A constable in a sweat-stained undershirt and checkered blue sarong lays a ragged cloth over a patch of mud. He jerks open the back door of a decrepit Indian-made Tata Sumo SUV — what passes for an evidence locker at this rustic police outpost in the Indian state of West Bengal. A hundred human skulls tumble out onto the cloth, making a hollow clatter as they fall to the ground. They've lost most of their teeth bouncing around the back of the truck. Bits of bone and enamel scatter like snowflakes around the growing pile.
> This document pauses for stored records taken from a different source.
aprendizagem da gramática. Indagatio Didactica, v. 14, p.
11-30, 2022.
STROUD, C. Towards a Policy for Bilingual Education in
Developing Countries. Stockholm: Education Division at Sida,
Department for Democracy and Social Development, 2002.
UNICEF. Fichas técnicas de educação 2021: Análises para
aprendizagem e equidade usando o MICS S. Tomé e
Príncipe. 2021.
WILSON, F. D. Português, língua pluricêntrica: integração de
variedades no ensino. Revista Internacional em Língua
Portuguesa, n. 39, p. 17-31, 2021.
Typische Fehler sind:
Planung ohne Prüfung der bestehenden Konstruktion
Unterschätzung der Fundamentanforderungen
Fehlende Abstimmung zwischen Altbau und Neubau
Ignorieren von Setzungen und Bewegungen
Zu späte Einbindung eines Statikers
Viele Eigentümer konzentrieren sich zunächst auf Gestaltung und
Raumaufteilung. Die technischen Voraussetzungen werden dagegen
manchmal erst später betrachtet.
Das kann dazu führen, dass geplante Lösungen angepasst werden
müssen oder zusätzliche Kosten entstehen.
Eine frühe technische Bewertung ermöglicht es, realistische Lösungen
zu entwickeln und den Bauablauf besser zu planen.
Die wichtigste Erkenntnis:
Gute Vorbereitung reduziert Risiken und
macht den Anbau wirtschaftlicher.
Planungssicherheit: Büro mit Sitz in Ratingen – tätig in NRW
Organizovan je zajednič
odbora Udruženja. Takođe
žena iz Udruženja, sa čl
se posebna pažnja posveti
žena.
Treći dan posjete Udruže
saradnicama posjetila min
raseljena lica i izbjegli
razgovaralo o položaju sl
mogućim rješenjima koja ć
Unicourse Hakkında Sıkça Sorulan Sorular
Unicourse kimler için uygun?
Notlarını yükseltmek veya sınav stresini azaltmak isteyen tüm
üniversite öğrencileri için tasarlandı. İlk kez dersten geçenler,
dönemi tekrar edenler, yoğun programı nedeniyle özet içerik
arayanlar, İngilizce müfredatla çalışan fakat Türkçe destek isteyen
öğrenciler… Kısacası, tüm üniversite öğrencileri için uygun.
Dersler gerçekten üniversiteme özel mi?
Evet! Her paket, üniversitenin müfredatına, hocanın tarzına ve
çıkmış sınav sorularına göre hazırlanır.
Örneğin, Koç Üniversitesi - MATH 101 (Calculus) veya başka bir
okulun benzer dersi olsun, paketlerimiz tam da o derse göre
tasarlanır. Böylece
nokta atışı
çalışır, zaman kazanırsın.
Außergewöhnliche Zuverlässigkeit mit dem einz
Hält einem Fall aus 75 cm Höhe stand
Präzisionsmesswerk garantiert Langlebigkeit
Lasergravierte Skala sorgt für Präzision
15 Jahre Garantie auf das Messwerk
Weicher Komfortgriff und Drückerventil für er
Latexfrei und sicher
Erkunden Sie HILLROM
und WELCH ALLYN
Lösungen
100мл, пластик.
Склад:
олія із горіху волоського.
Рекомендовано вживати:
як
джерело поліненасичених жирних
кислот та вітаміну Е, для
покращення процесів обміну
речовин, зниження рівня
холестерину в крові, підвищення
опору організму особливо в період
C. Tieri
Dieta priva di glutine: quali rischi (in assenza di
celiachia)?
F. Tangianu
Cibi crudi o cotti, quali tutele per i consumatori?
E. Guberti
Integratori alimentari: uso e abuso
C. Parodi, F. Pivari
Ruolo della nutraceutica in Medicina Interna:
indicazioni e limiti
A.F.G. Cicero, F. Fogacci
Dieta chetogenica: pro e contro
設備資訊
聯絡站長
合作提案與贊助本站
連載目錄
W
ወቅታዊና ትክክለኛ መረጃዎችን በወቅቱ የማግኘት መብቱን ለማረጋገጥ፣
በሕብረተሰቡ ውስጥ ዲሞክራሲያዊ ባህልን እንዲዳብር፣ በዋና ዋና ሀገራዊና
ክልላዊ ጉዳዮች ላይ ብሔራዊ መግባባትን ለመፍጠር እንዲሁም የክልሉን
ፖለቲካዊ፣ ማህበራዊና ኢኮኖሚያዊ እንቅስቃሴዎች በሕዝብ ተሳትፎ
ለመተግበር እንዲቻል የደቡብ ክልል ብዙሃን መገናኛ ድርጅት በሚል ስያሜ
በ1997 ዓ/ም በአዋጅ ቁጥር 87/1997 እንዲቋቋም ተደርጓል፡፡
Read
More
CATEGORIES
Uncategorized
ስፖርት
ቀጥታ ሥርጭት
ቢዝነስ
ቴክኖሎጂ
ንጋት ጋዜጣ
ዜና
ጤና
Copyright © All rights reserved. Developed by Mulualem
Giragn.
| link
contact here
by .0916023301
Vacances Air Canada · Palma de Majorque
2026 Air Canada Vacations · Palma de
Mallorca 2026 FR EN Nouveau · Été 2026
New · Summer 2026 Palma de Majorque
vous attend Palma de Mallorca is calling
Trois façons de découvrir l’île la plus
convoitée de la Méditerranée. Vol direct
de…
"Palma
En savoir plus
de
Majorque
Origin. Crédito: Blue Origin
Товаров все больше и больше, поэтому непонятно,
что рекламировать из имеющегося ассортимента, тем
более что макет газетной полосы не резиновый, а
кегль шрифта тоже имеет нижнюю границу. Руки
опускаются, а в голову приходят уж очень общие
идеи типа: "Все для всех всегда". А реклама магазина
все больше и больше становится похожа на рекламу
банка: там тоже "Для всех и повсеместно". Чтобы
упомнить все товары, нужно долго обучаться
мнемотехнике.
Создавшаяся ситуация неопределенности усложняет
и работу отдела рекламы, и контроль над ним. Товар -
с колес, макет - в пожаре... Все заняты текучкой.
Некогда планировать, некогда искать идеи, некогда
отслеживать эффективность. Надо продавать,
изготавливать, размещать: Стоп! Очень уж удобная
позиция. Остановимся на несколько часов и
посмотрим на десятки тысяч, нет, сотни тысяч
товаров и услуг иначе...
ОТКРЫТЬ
Standing next to the truck, the ranking officer smiles and lets out a satisfied grunt. "Now you can see how big the bone business is here," he says. I crouch down and pick up a skull. It's lighter than I expected. I hold it up to my nose. It smells like fried chicken.
Before the authorities intercepted it, this cache was moving along a well-established pipeline for human skeletal remains. For 150 years, India's bone trade has followed a route from remote Indian villages to the world's most distinguished medical schools.
I link to this because in my days as an undergrad we had our own skeleton for human osteology labs. I believe those were probably from India and I recall our prof at the time (Ken Bennett, U. of Wisconsin) saying they were acquired from bodies "found floating in the Ganges". It's a tough situation. One would think that with over 4 billion people on the planet it would be easy to find enough skeletons from people who don't care what happens to them. But, death is one of those highly personal things. One might not mind being incinerated and scattered to the four winds, but be highly peeved if one were to be sliced and diced and stuck in a box in a lab.